EXERCISE GOAL
Copy out every line of text in the rows below character for character, omitting the pictures from your answer.

DATASET ENTRIES
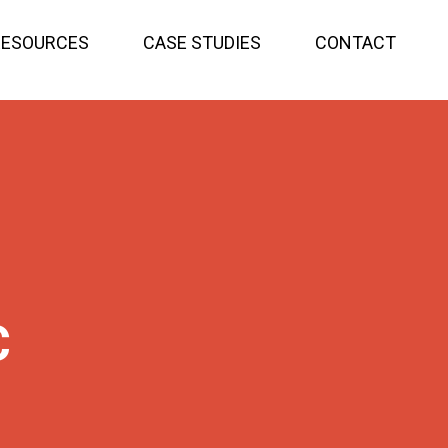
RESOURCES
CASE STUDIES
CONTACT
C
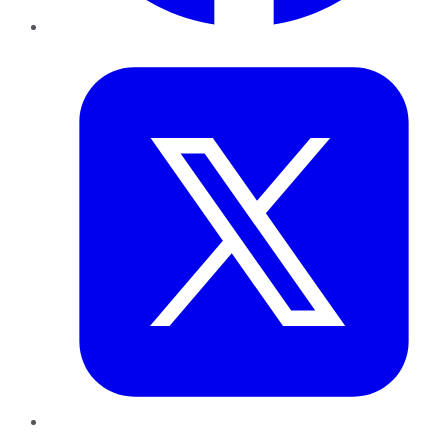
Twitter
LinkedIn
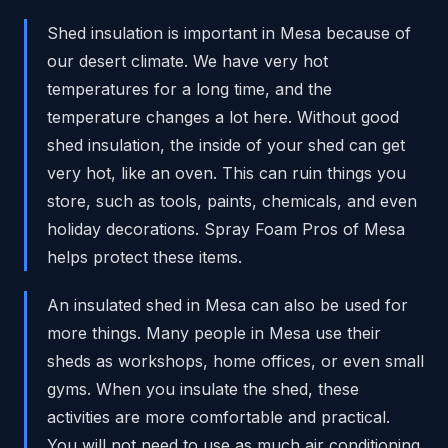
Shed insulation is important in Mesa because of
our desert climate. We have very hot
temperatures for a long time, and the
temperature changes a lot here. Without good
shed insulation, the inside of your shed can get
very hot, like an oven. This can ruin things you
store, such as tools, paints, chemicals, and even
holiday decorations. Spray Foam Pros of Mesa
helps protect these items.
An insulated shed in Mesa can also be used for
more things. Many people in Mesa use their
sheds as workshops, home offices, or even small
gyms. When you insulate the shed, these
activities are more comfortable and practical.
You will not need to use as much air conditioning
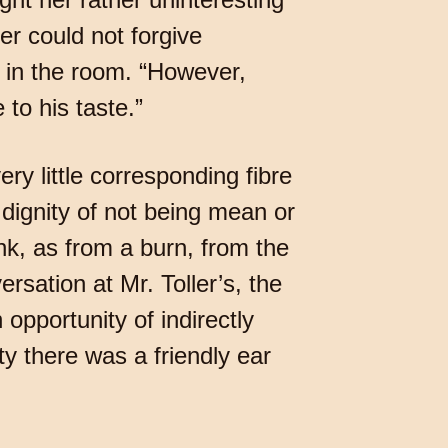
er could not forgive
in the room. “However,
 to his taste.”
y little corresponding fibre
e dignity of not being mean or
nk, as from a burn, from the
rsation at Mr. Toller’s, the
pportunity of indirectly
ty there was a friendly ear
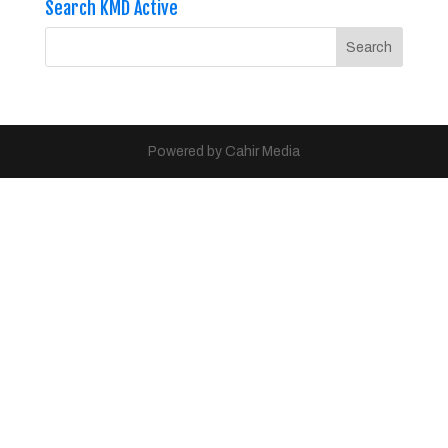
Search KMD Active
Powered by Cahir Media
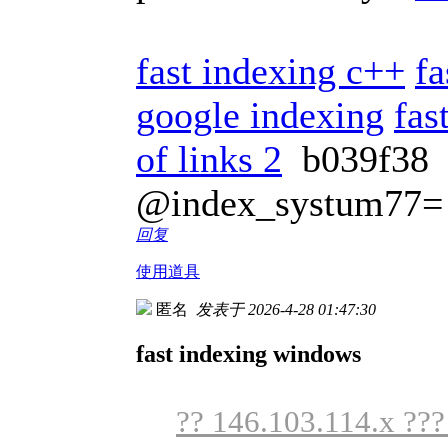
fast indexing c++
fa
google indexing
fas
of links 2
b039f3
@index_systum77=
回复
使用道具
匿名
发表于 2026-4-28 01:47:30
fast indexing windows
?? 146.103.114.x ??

TASK ANSWER
RESOURCES
CASE STUDIES
CONTACT
C
Twitter
LinkedIn
Shed insulation is important in Mesa because of
our desert climate. We have very hot
temperatures for a long time, and the
temperature changes a lot here. Without good
shed insulation, the inside of your shed can get
very hot, like an oven. This can ruin things you
store, such as tools, paints, chemicals, and even
holiday decorations. Spray Foam Pros of Mesa
helps protect these items.
An insulated shed in Mesa can also be used for
more things. Many people in Mesa use their
sheds as workshops, home offices, or even small
gyms. When you insulate the shed, these
activities are more comfortable and practical.
You will not need to use as much air conditioning
er could not forgive
in the room. “However,
 to his taste.”
y little corresponding fibre
e dignity of not being mean or
nk, as from a burn, from the
rsation at Mr. Toller’s, the
pportunity of indirectly
ty there was a friendly ear
Search KMD Active
Powered by Cahir Media
fast indexing c++
fa
google indexing
fas
of links 2
b039f3
@index_systum77=
回复
使用道具
匿名
发表于 2026-4-28 01:47:30
fast indexing windows
?? 146.103.114.x ??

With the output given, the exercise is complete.